Her grandfather was a revered Soviet-era poet who secured an apartment in the House on the Embankment for Shakri’s parents. Now Shakri lives there with her boyfriend and five-year-old daughter. She told me that she was wary of the scale and intensity of the building’s history crowding out her own experience.

“It’s my space, with my childhood memories—playing cards with my sister at night, listening to Beatles tapes, taking piano lessons in the living room,” she said. “And now it will be home to my daughter’s memories.”Tolya told me that he was not a “mystic” about the House on the Embankment.

Yet he saw a satisfying parallel in the fact that the square across the road had become the central location for a series of large-scale anti-Kremlin demonstrations in 2011 and 2012. Protesters were angry about election fraud—observers had documented ballot stuffing and other irregularities during the country’s recent elections—but also about the cynicism and corruption that had come to define the Putin state. Tolya and his wife participated in the marches and protests. He said that, in a way, this political consciousness might be the truest inheritance from his grandfather, even though his grandfather’s prescription for change was wildly different from his own. “It seems to me that this yearning, this energy, which ultimately threw itself into revolution, is definitely passed along,” he said. “It’s a natural process. The revolutionary furor softens and adapts, becomes bourgeois, part of the system—and appears again in new forms.”Over the years, Putin has had a difficult time articulating a coherent position on the events of 1917, and on the revolutionaries who eventually occupied the House on the Embankment.

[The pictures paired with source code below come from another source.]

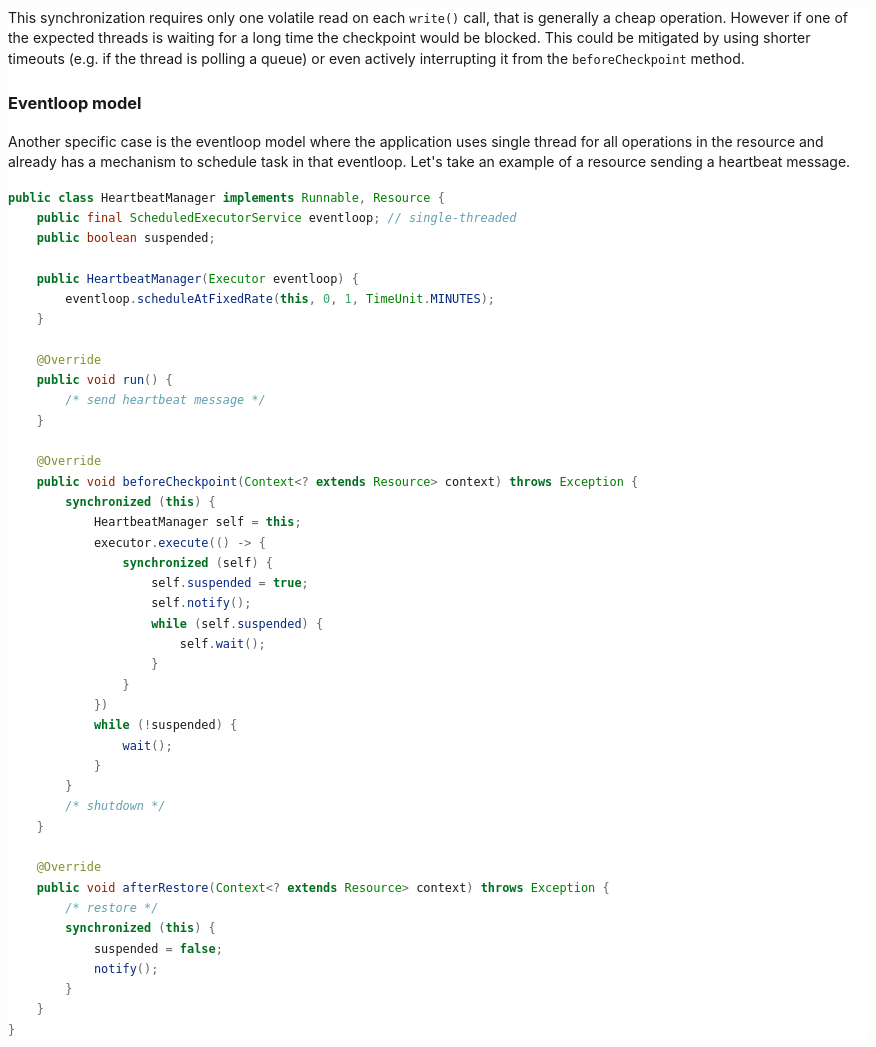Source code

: This synchronization requires only one volatile read on each `write()` call, that is generally a cheap operation. However if one of the expected threads is waiting for a long time the checkpoint would be blocked. This could be mitigated by using shorter timeouts (e.g. if the thread is polling a queue) or even actively interrupting it from the `beforeCheckpoint` method.

### Eventloop model

Another specific case is the eventloop model where the application uses single thread for all operations in the resource and already has a mechanism to schedule task in that eventloop. Let's take an example of a resource sending a heartbeat message.

```java
public class HeartbeatManager implements Runnable, Resource {
    public final ScheduledExecutorService eventloop; // single-threaded
    public boolean suspended;

    public HeartbeatManager(Executor eventloop) {
        eventloop.scheduleAtFixedRate(this, 0, 1, TimeUnit.MINUTES);
    }

    @Override
    public void run() {
        /* send heartbeat message */
    }

    @Override
    public void beforeCheckpoint(Context<? extends Resource> context) throws Exception {
        synchronized (this) {
            HeartbeatManager self = this;
            executor.execute(() -> {
                synchronized (self) {
                    self.suspended = true;
                    self.notify();
                    while (self.suspended) {
                        self.wait();
                    }
                }
            })
            while (!suspended) {
                wait();
            }
        }
        /* shutdown */
    }

    @Override
    public void afterRestore(Context<? extends Resource> context) throws Exception {
        /* restore */
        synchronized (this) {
            suspended = false;
            notify();
        }
    }
}
```
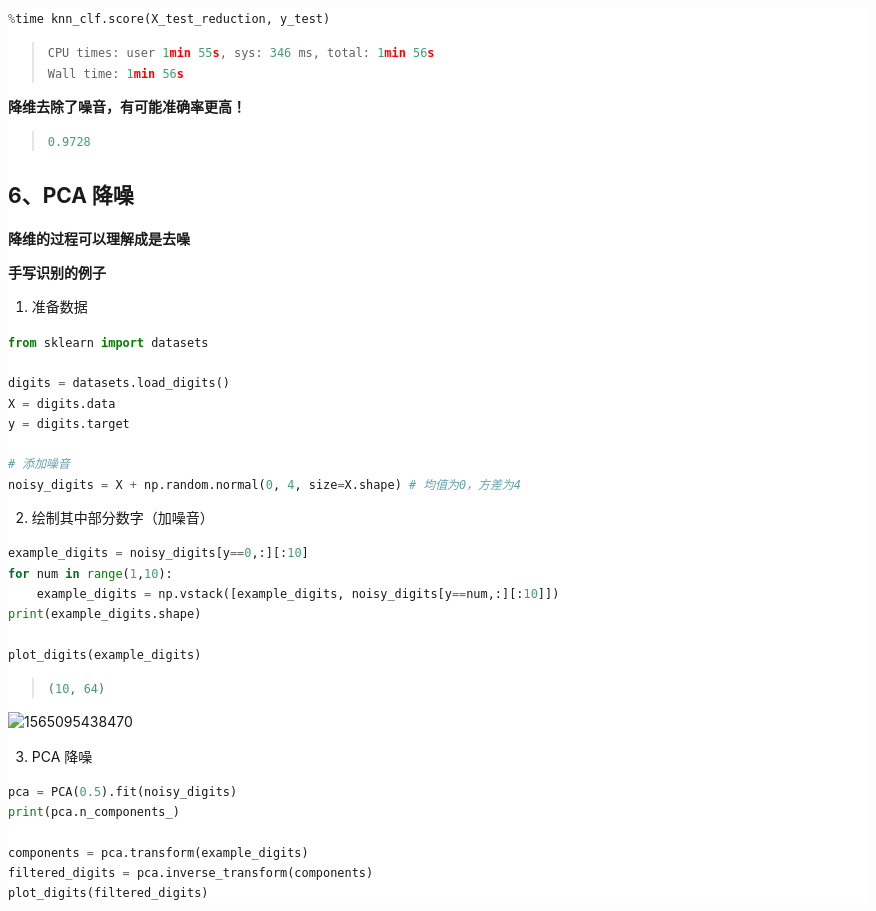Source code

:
 ```python
%time knn_clf.score(X_test_reduction, y_test)
```

> ```python
> CPU times: user 1min 55s, sys: 346 ms, total: 1min 56s
> Wall time: 1min 56s
> ```

**降维去除了噪音，有可能准确率更高！**

> ```python
> 0.9728
> ```



## 6、PCA 降噪

**降维的过程可以理解成是去噪**

**手写识别的例子**

1. 准备数据

```python
from sklearn import datasets

digits = datasets.load_digits()
X = digits.data
y = digits.target 

# 添加噪音
noisy_digits = X + np.random.normal(0, 4, size=X.shape) # 均值为0，方差为4
```

2. 绘制其中部分数字（加噪音）

```python
example_digits = noisy_digits[y==0,:][:10]
for num in range(1,10):
    example_digits = np.vstack([example_digits, noisy_digits[y==num,:][:10]])
print(example_digits.shape)

plot_digits(example_digits)
```

> ```python
> (10, 64)
> ```

![1565095438470](E:\MardkDown-Books\机器学习\PCA与梯度上升法\PCA.assets\1565095438470.png)

3. PCA 降噪

```python
pca = PCA(0.5).fit(noisy_digits)
print(pca.n_components_)

components = pca.transform(example_digits)
filtered_digits = pca.inverse_transform(components)
plot_digits(filtered_digits)
```
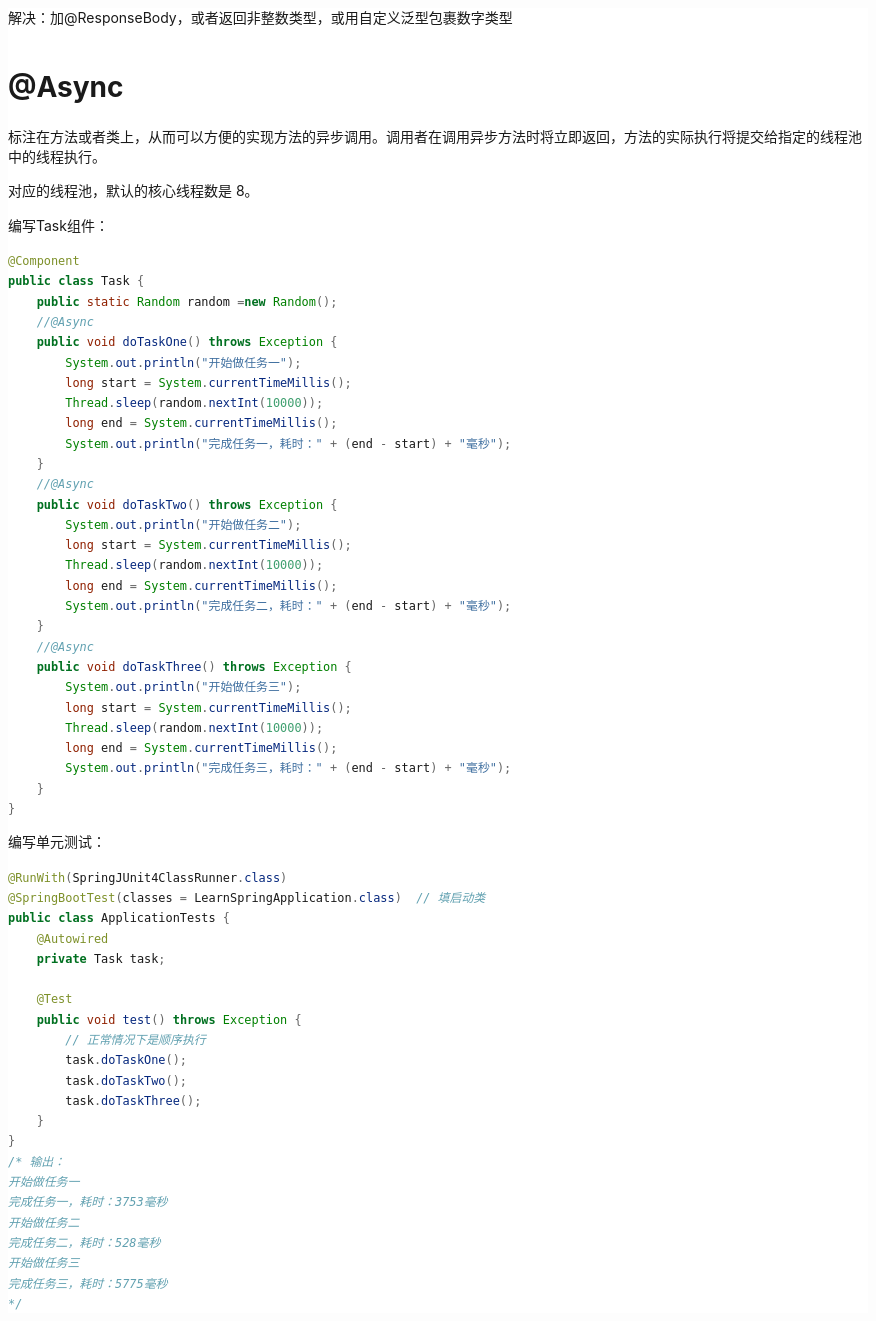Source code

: 解决：加@ResponseBody，或者返回非整数类型，或用自定义泛型包裹数字类型

# @Async

标注在方法或者类上，从而可以方便的实现方法的异步调用。调用者在调用异步方法时将立即返回，方法的实际执行将提交给指定的线程池中的线程执行。

对应的线程池，默认的核心线程数是 8。

编写Task组件：

```java
@Component
public class Task {
    public static Random random =new Random();
	//@Async
    public void doTaskOne() throws Exception {
        System.out.println("开始做任务一");
        long start = System.currentTimeMillis();
        Thread.sleep(random.nextInt(10000));
        long end = System.currentTimeMillis();
        System.out.println("完成任务一，耗时：" + (end - start) + "毫秒");
    }
	//@Async
    public void doTaskTwo() throws Exception {
        System.out.println("开始做任务二");
        long start = System.currentTimeMillis();
        Thread.sleep(random.nextInt(10000));
        long end = System.currentTimeMillis();
        System.out.println("完成任务二，耗时：" + (end - start) + "毫秒");
    }
	//@Async
    public void doTaskThree() throws Exception {
        System.out.println("开始做任务三");
        long start = System.currentTimeMillis();
        Thread.sleep(random.nextInt(10000));
        long end = System.currentTimeMillis();
        System.out.println("完成任务三，耗时：" + (end - start) + "毫秒");
    }
}
```

编写单元测试：

```java
@RunWith(SpringJUnit4ClassRunner.class)
@SpringBootTest(classes = LearnSpringApplication.class)  // 填启动类
public class ApplicationTests {
    @Autowired
    private Task task;

    @Test
    public void test() throws Exception {
        // 正常情况下是顺序执行
        task.doTaskOne();
        task.doTaskTwo();
        task.doTaskThree();
    }
}
/* 输出：
开始做任务一
完成任务一，耗时：3753毫秒
开始做任务二
完成任务二，耗时：528毫秒
开始做任务三
完成任务三，耗时：5775毫秒
*/
```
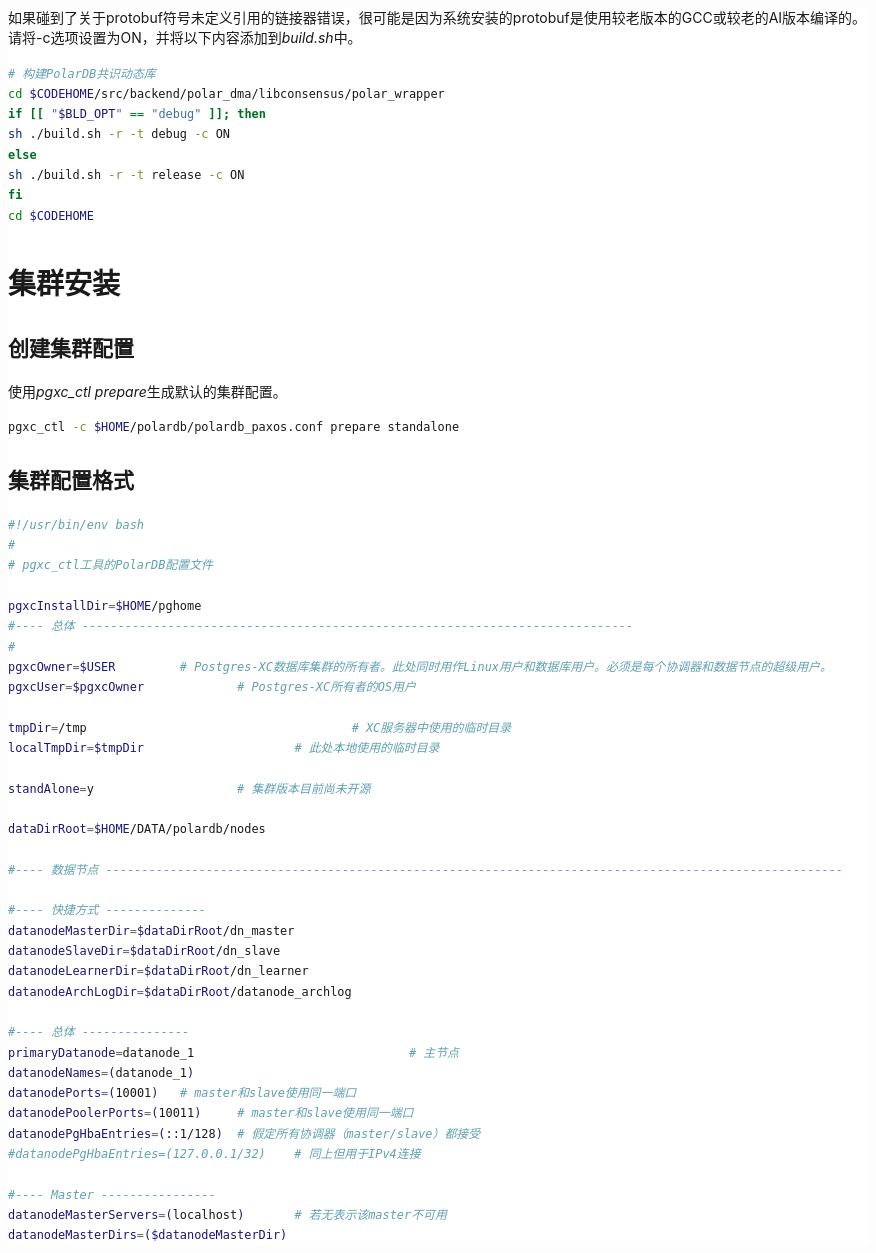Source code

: 如果碰到了关于protobuf符号未定义引用的链接器错误，很可能是因为系统安装的protobuf是使用较老版本的GCC或较老的AI版本编译的。请将-c选项设置为ON，并将以下内容添加到*build.sh*中。

```bash
# 构建PolarDB共识动态库
cd $CODEHOME/src/backend/polar_dma/libconsensus/polar_wrapper
if [[ "$BLD_OPT" == "debug" ]]; then
sh ./build.sh -r -t debug -c ON
else
sh ./build.sh -r -t release -c ON
fi
cd $CODEHOME
```

# 集群安装

## 创建集群配置

使用*pgxc_ctl prepare*生成默认的集群配置。

```bash
pgxc_ctl -c $HOME/polardb/polardb_paxos.conf prepare standalone
```

## 集群配置格式

```bash
#!/usr/bin/env bash
#
# pgxc_ctl工具的PolarDB配置文件

pgxcInstallDir=$HOME/pghome
#---- 总体 -----------------------------------------------------------------------------
#
pgxcOwner=$USER         # Postgres-XC数据库集群的所有者。此处同时用作Linux用户和数据库用户。必须是每个协调器和数据节点的超级用户。
pgxcUser=$pgxcOwner             # Postgres-XC所有者的OS用户

tmpDir=/tmp                                     # XC服务器中使用的临时目录
localTmpDir=$tmpDir                     # 此处本地使用的临时目录

standAlone=y                    # 集群版本目前尚未开源

dataDirRoot=$HOME/DATA/polardb/nodes

#---- 数据节点 -------------------------------------------------------------------------------------------------------

#---- 快捷方式 --------------
datanodeMasterDir=$dataDirRoot/dn_master
datanodeSlaveDir=$dataDirRoot/dn_slave
datanodeLearnerDir=$dataDirRoot/dn_learner
datanodeArchLogDir=$dataDirRoot/datanode_archlog

#---- 总体 ---------------
primaryDatanode=datanode_1                              # 主节点
datanodeNames=(datanode_1)
datanodePorts=(10001)   # master和slave使用同一端口
datanodePoolerPorts=(10011)     # master和slave使用同一端口
datanodePgHbaEntries=(::1/128)  # 假定所有协调器（master/slave）都接受
#datanodePgHbaEntries=(127.0.0.1/32)    # 同上但用于IPv4连接

#---- Master ----------------
datanodeMasterServers=(localhost)       # 若无表示该master不可用
datanodeMasterDirs=($datanodeMasterDir)
```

His logic, however contradictory, seems to be that fomenting revolution is bad, but being a superpower is good. He sees the Bolshevik revolutionaries as forerunners to those who might challenge his power today.

“Someone decided to shake Russia from inside, and rocked things so much that the Russian state crumbled,” he told a gathering of students and young teachers. “A complete betrayal of national interests!